MULTIPLE CHOICE CORRECT ANSWER

Consider the ideal $I := (ux, uy, vx, uv)$ in the polynomial ring $\mathbb{Q}[u, v, x, y]$, where

$u, v, x, y$ are indeterminates. Choose the correct statement(s) from below:

$i):-$ Every prime ideal containing $I$ contains the ideal $(x, y)$;

$ii):-$ Every prime ideal containing $I$ contains the ideal $(x, y)$ or the ideal $(u, v)$;

$iii):-$ Every maximal ideal containing $I$ contains the ideal $(u, v)$;

$iv):-$ Every maximal ideal containing $I$ contains the ideal $(u, v, x, y)$.

ATTEMPT

Let P be the Prime-Ideal containing $I := (ux, uy, vx, uv)$ $I \subseteq P$ $\implies ux,vx,vy \in P$

If $x\notin I$ then since $ux,vx \in P$ we have $u,v \in P \implies (u,v) \in P$

on the other hand

If $u\notin I$ then since $uy,ux \in P$ we have $x,y \in P \implies (x,y) \in P$

Is my partial solution correct?

I had done with Options i) and ii).

What about iii),iv)?

Answer 1

Your question is incorrect because all the four options are false.
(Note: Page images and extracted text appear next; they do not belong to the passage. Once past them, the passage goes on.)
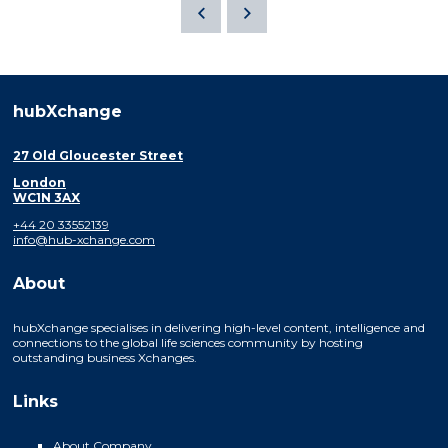
hubXchange
27 Old Gloucester Street
London
WC1N 3AX
+44 20 33552139
info@hub-xchange.com
About
hubXchange specialises in delivering high-level content, intelligence and
connections to the global life sciences community by hosting
outstanding business Xchanges.
Links
About Company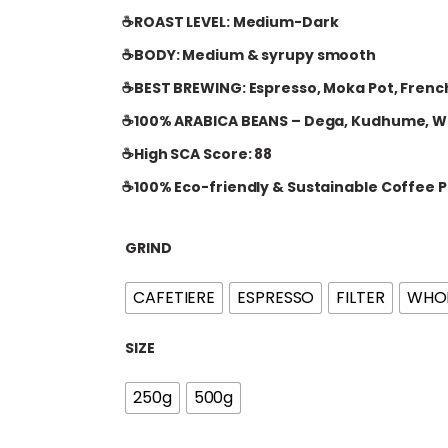
i
☕ROAST LEVEL: Medium-Dark
c
e
☕BODY: Medium & syrupy smooth
r
☕BEST BREWING: Espresso, Moka Pot, French
a
☕100% ARABICA BEANS – Dega, Kudhume, W
n
g
☕High SCA Score: 88
e
☕100% Eco-friendly & Sustainable Coffee P
:
£
GRIND
1
5
CAFETIERE
ESPRESSO
FILTER
WHOL
.
0
SIZE
0
t
250g
500g
h
r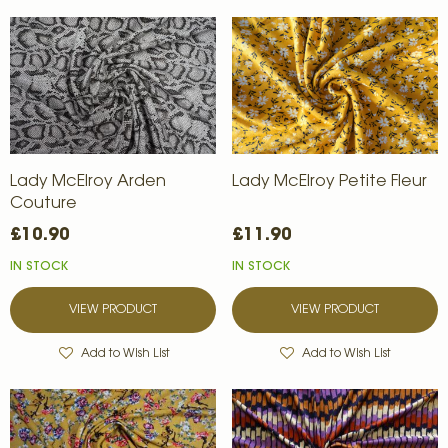
Lady McElroy Arden
Lady McElroy Petite Fleur
Couture
£10.90
£11.90
IN STOCK
IN STOCK
VIEW PRODUCT
VIEW PRODUCT
Add to Wish List
Add to Wish List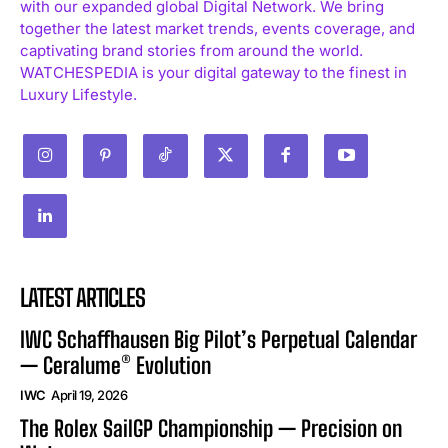
with our expanded global Digital Network. We bring
together the latest market trends, events coverage, and
captivating brand stories from around the world.
WATCHESPEDIA is your digital gateway to the finest in
Luxury Lifestyle.
LATEST ARTICLES
IWC Schaffhausen Big Pilot’s Perpetual Calendar
— Ceralume® Evolution
IWC
April 19, 2026
The Rolex SailGP Championship — Precision on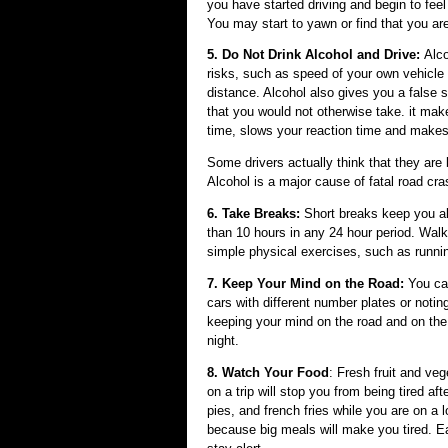
you have started driving and begin to feel
You may start to yawn or find that you are 
5. Do Not Drink Alcohol and Drive:
Alco
risks, such as speed of your own vehicle a
distance. Alcohol also gives you a false
that you would not otherwise take. it make
time, slows your reaction time and makes
Some drivers actually think that they are 
Alcohol is a major cause of fatal road cr
6. Take Breaks:
Short breaks keep you al
than 10 hours in any 24 hour period. Walk
simple physical exercises, such as runni
7. Keep Your Mind on the Road:
You ca
cars with different number plates or not
keeping your mind on the road and on the 
night.
8. Watch Your Food
: Fresh fruit and ve
on a trip will stop you from being tired a
pies, and french fries while you are on a 
because big meals will make you tired. Eat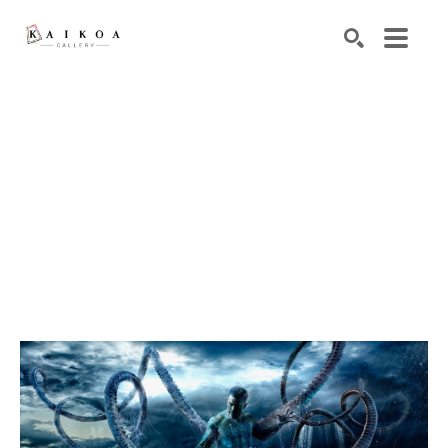
Search by keyword, artist name, artwork title or exhibiti
SEARCH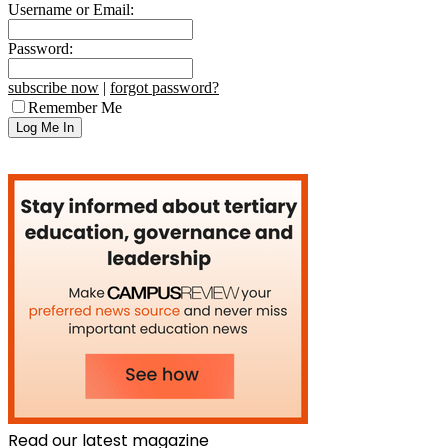
Username or Email:
Password:
subscribe now
|
forgot password?
Remember Me
Read our latest magazine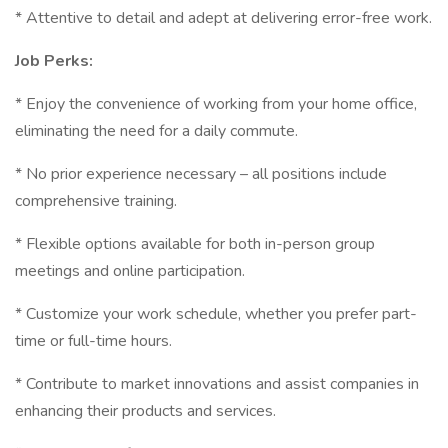
* Attentive to detail and adept at delivering error-free work.
Job Perks:
* Enjoy the convenience of working from your home office,
eliminating the need for a daily commute.
* No prior experience necessary – all positions include
comprehensive training.
* Flexible options available for both in-person group
meetings and online participation.
* Customize your work schedule, whether you prefer part-
time or full-time hours.
* Contribute to market innovations and assist companies in
enhancing their products and services.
(i) is false because $I\subseteq \langle u,v\rangle$.

(ii) is false because $I\subseteq \langle u,x\rangle$.

For (iii) and (iv)....

Notice that $\langle u-1,v,x,y\rangle$ is a maximal ideal. For a proof see Magdiragdag's answer.
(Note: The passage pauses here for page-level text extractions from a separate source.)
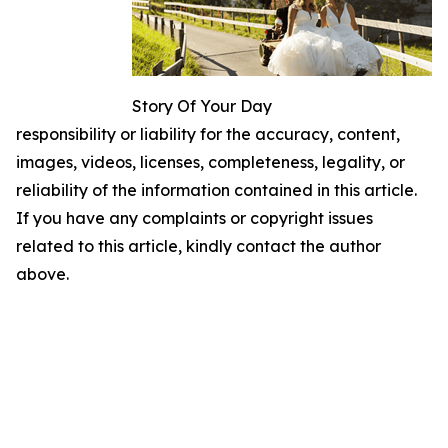
Story Of Your Day
responsibility or liability for the accuracy, content,
images, videos, licenses, completeness, legality, or
reliability of the information contained in this article.
If you have any complaints or copyright issues
related to this article, kindly contact the author
above.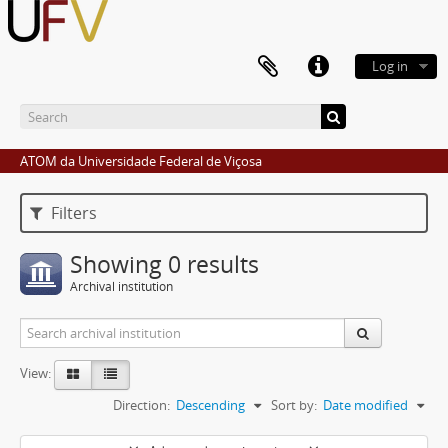
Log in
ATOM da Universidade Federal de Viçosa
Filters
Showing 0 results
Archival institution
View:
Direction:
Descending
Sort by:
Date modified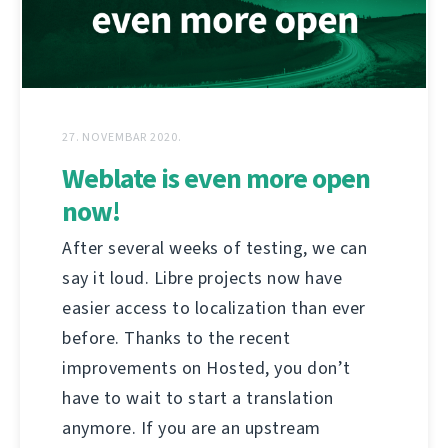
27. NOVEMBAR 2020.
Weblate is even more open
now!
After several weeks of testing, we can
say it loud. Libre projects now have
easier access to localization than ever
before. Thanks to the recent
improvements on Hosted, you don’t
have to wait to start a translation
anymore. If you are an upstream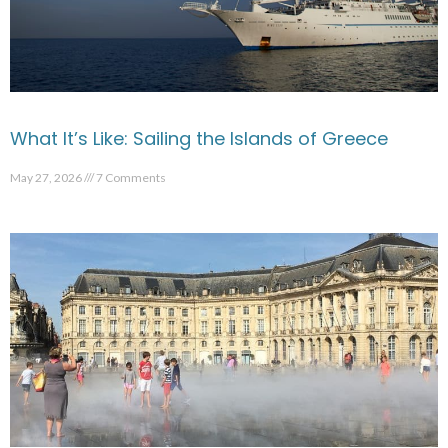
What It’s Like: Sailing the Islands of Greece
May 27, 2026
7 Comments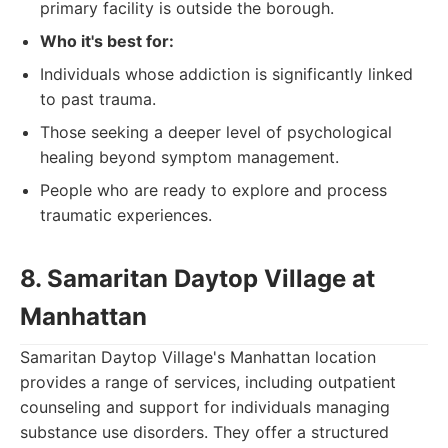
primary facility is outside the borough.
Who it's best for:
Individuals whose addiction is significantly linked
to past trauma.
Those seeking a deeper level of psychological
healing beyond symptom management.
People who are ready to explore and process
traumatic experiences.
8. Samaritan Daytop Village at
Manhattan
Samaritan Daytop Village's Manhattan location
provides a range of services, including outpatient
counseling and support for individuals managing
substance use disorders. They offer a structured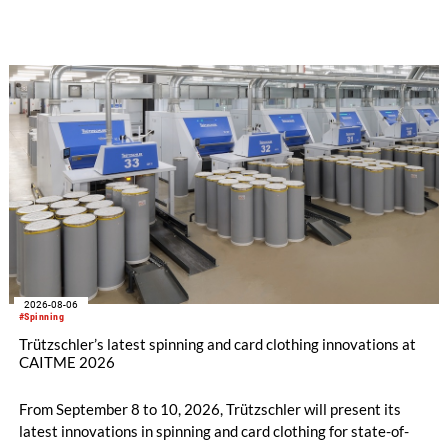
implemented in the public sector while delivering significant
savings.
2026-08-06
#Spinning
Trützschler’s latest spinning and card clothing innovations at
CAITME 2026
From September 8 to 10, 2026, Trützschler will present its
latest innovations in spinning and card clothing for state-of-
Notice also that $I\subseteq\langle u-1,v,x,y\rangle$.

(iii) is false because $\langle u,v\rangle\not\subset\langle u-1,v,x,y\rangle$.

(iv) is false as $\langle u,v,x,y\rangle\not\subset\langle u-1,v,x,y\rangle$.
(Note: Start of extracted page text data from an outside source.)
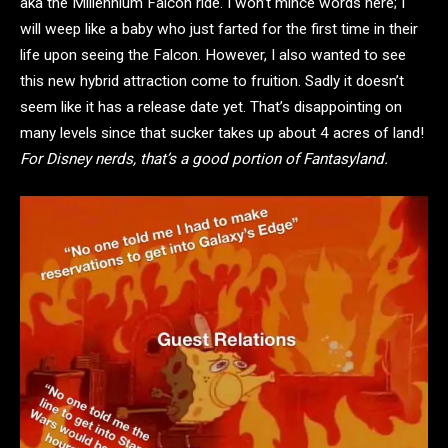
aka the Millennium Falcon ride. I won’t mince words here; I
will weep like a baby who just farted for the first time in their
life upon seeing the Falcon. However, I also wanted to see
this new hybrid attraction come to fruition. Sadly it doesn’t
seem like it has a release date yet. That’s disappointing on
many levels since that sucker takes up about 4 acres of land!
For Disney nerds, that’s a good portion of Fantasyland.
To prove $\langle u,v\rangle$ is prime..

Consider the evaluation map $f:\mathbb{Q}[u,v,x,y]\rightarrow \mathbb{Q}[z_1,z_2]$ defined as $$f(u)=f(v)=0 \text{ and } f(x)=z_1 \text{ and } f(y)=z_2$$ Then $$\frac{\mathbb{Q}[u,v,x,y]}{\langle u,v\rangle}\cong \mathbb{Q}[z_1,z_2]$$ To prove that $\ker (f)=\langle u,v\rangle$ you may want to look at Magdiragdag's answer.

To prove $\langle u-1,v,x,y\rangle$ is maximal...

Consider the evaluation map $f:\mathbb{Q}[u,v,x,y]\rightarrow \mathbb{Q}[u,v,x,y]$ $$f(u)=1, \text{ } f(v)=v, \text{ } f(x)=x, \text{ } f(y)=y$$ Then $\ker(f)=\langle u-1,v,x,y\rangle$. (For explanation see Magdiragdag's answer.) Then we it follows $$\frac{\mathbb{Q}[u,v,x,y]}{\langle u-1,v,x,y\rangle}\cong \mathbb{Q}$$